The conservative side of my family doesn’t see it this way. Progressives’ disgust at having this terrible man in the White House is now read as confirmation of intolerable elitism, immorality, and whatever it is they decide is “political correctness.” They have hardened their hearts against us, as we have against them.
Who are you, that you think we should just let the rich get richer, and abandon those in our society who need us the most?
Who are you, that you think my hard-earned money should be stolen in taxes to pay for freeloaders?
On both sides, what was once a typical roster of quirks and differences is seen in a new light — now even minor complaints are evidence of moral vacuity. Old grievances are resurrected and cemented. There may not be a path back.

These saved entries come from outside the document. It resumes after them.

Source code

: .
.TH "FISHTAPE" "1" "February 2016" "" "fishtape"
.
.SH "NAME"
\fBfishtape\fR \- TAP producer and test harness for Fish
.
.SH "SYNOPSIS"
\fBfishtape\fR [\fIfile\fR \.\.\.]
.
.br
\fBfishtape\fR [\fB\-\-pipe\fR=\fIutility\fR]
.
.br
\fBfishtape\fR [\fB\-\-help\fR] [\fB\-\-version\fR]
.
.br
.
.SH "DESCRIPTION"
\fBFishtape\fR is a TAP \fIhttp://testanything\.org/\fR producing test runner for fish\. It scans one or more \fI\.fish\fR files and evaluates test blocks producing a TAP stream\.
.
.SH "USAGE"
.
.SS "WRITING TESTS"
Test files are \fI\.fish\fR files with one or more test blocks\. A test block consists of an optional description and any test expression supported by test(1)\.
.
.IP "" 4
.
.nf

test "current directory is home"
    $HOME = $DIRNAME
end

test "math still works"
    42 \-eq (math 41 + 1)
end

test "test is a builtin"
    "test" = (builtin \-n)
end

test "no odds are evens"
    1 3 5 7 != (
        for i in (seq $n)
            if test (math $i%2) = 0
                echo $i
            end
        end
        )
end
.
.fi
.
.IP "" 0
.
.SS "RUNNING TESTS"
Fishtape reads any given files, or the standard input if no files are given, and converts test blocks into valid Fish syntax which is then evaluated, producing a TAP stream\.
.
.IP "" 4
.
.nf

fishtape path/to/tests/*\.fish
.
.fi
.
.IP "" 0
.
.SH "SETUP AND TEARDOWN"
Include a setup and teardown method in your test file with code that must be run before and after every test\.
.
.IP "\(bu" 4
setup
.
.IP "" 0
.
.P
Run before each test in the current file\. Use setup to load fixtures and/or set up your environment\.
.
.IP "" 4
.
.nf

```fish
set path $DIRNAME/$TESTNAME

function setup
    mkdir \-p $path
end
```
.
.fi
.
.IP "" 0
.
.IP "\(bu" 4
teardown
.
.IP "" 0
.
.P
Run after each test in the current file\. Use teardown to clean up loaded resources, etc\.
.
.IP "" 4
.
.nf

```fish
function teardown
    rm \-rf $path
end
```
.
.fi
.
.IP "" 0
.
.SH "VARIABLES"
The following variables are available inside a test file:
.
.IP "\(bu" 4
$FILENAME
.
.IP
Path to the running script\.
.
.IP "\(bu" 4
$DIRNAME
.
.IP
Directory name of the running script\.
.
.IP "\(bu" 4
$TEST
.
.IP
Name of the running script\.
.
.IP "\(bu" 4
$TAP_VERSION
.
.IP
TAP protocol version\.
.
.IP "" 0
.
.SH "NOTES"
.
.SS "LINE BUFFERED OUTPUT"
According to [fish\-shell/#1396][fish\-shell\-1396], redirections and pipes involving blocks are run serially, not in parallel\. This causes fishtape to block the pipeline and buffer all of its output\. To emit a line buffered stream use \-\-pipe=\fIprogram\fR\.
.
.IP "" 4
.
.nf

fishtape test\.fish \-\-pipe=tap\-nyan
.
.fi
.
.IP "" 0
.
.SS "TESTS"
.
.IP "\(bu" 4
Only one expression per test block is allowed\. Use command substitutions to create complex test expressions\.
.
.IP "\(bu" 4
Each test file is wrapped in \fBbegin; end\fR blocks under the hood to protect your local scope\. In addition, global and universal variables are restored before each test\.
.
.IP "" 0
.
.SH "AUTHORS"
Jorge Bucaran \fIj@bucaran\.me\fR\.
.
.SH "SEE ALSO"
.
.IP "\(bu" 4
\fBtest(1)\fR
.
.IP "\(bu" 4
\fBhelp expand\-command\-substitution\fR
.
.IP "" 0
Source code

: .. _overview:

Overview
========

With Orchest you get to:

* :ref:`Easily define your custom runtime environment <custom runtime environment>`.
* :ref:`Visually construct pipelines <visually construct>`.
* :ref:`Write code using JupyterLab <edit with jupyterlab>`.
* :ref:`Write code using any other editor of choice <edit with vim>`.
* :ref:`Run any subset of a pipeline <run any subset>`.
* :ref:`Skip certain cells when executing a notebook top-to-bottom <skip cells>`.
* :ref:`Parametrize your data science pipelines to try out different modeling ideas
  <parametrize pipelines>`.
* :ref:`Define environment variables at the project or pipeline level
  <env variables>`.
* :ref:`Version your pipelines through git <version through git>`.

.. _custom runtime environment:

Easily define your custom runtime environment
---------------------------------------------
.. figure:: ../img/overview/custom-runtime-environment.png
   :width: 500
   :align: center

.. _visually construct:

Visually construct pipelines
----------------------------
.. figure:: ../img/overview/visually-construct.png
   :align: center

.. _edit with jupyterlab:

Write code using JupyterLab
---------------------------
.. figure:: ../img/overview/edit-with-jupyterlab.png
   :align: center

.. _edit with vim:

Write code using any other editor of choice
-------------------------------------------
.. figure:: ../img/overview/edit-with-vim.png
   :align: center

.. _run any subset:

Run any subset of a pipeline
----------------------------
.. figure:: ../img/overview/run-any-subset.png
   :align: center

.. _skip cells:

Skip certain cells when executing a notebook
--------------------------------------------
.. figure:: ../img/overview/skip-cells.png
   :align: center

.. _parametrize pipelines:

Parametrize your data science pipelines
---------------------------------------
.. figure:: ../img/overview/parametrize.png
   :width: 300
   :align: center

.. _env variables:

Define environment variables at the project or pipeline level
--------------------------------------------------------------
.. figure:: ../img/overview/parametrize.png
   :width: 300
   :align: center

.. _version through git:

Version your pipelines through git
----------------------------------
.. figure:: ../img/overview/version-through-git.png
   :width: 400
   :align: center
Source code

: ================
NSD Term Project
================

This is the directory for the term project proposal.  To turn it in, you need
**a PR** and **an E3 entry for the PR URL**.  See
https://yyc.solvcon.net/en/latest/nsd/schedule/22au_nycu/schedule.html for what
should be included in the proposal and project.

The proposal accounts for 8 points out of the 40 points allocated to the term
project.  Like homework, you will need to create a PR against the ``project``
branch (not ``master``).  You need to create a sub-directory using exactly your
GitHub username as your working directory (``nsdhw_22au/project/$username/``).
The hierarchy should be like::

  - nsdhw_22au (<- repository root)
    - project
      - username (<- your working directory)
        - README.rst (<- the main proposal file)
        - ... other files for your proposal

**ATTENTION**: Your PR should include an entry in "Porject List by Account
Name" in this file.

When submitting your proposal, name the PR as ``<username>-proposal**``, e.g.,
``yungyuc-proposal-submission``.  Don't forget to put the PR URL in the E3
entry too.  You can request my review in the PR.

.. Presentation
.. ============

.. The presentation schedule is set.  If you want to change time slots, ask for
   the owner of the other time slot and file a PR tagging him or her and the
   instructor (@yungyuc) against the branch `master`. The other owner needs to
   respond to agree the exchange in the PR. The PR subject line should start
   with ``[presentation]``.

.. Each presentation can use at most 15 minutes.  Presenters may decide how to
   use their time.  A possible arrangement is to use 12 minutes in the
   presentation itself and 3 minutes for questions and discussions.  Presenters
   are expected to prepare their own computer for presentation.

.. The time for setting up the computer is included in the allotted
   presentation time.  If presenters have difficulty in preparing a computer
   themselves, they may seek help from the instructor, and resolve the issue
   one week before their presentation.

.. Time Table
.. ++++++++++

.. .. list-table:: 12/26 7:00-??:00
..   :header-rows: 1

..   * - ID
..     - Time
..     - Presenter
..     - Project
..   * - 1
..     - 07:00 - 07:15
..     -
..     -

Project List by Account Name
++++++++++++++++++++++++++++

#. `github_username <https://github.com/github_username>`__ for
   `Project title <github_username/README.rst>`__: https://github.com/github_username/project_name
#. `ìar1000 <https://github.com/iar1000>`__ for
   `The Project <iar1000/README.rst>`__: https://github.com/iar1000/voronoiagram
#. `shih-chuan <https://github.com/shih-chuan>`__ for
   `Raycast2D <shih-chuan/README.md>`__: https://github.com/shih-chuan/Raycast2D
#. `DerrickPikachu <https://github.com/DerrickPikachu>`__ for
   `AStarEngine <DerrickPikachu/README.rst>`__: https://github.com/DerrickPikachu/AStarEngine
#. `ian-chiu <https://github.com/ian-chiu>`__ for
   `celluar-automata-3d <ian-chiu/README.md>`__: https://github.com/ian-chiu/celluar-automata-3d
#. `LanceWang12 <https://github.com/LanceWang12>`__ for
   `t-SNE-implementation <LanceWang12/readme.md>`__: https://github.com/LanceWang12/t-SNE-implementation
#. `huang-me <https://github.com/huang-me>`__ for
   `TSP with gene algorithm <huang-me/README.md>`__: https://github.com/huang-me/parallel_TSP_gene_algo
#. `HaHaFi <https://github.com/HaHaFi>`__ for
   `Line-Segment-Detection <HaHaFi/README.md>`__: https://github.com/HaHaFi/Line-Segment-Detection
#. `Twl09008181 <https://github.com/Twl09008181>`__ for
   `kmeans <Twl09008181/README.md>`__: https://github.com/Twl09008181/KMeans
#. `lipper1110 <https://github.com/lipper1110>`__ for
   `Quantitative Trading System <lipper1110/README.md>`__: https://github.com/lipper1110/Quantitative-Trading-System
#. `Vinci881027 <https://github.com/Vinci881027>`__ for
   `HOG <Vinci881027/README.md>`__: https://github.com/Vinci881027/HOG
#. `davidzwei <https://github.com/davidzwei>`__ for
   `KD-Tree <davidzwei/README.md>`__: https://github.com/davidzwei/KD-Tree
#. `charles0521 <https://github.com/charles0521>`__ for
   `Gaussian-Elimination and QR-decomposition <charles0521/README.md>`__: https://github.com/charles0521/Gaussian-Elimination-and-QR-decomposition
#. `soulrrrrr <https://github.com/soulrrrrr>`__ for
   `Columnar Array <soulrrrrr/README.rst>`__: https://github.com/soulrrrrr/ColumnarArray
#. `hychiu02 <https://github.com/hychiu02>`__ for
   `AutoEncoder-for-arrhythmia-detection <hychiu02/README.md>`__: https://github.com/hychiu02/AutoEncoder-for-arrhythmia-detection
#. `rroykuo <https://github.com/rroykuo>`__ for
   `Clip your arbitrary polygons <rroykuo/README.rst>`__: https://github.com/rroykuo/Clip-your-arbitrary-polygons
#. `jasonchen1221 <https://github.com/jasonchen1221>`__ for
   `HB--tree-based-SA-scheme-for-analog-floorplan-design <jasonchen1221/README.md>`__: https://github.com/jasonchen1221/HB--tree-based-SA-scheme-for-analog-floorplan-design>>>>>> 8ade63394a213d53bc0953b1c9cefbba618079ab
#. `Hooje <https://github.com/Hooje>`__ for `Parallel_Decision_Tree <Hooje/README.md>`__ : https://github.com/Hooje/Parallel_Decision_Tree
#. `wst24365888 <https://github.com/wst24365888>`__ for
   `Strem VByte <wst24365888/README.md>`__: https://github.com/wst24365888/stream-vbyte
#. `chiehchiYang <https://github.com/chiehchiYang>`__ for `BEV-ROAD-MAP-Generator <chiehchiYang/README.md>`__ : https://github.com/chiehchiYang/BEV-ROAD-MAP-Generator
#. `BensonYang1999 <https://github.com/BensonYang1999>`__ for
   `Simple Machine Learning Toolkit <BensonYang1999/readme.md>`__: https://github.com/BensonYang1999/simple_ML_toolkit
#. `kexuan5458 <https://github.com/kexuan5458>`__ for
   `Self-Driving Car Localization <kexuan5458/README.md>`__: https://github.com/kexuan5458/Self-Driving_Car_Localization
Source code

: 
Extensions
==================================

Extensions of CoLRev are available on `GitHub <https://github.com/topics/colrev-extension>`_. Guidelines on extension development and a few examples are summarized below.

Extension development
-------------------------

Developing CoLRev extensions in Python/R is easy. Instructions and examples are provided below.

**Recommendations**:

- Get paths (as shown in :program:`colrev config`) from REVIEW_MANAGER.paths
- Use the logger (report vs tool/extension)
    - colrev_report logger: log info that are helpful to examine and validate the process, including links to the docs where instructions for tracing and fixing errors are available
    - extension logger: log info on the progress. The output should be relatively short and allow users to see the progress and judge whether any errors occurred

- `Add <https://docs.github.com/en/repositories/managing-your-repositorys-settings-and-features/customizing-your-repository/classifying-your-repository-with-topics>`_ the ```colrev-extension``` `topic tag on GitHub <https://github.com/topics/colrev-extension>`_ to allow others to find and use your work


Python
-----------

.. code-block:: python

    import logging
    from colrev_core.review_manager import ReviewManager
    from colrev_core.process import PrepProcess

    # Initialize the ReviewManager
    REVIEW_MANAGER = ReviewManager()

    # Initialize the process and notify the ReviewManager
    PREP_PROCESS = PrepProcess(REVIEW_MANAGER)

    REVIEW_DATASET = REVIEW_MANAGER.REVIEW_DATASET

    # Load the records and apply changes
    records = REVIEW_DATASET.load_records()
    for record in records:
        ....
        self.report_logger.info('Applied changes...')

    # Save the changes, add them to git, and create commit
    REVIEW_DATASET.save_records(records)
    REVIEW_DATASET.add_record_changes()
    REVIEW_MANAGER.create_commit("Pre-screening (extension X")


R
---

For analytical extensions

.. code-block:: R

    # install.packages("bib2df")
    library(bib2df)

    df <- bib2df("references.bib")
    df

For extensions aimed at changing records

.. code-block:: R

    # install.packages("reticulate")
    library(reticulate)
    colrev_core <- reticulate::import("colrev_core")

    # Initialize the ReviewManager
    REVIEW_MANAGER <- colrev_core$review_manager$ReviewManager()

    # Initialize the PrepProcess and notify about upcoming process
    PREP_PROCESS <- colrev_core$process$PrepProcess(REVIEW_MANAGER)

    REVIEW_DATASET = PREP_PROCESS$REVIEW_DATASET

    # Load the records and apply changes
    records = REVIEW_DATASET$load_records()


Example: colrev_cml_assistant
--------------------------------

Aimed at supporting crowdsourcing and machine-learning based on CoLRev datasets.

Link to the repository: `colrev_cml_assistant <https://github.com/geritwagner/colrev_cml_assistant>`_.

I don’t know how families celebrated Christmas in 1865 — were former slave owners invited to the holiday feast with abolitionist brothers and cousins? Or did they go their separate ways, families forever rent by the paths they’d taken when it was time to choose? Because right now it’s time to choose – and it’s hard to see how my family will ever sit down to a holiday meal together again.
It saddens me, to be sure. But I am not so sad that I will give ground on the essential question. I know who I am. But who are we?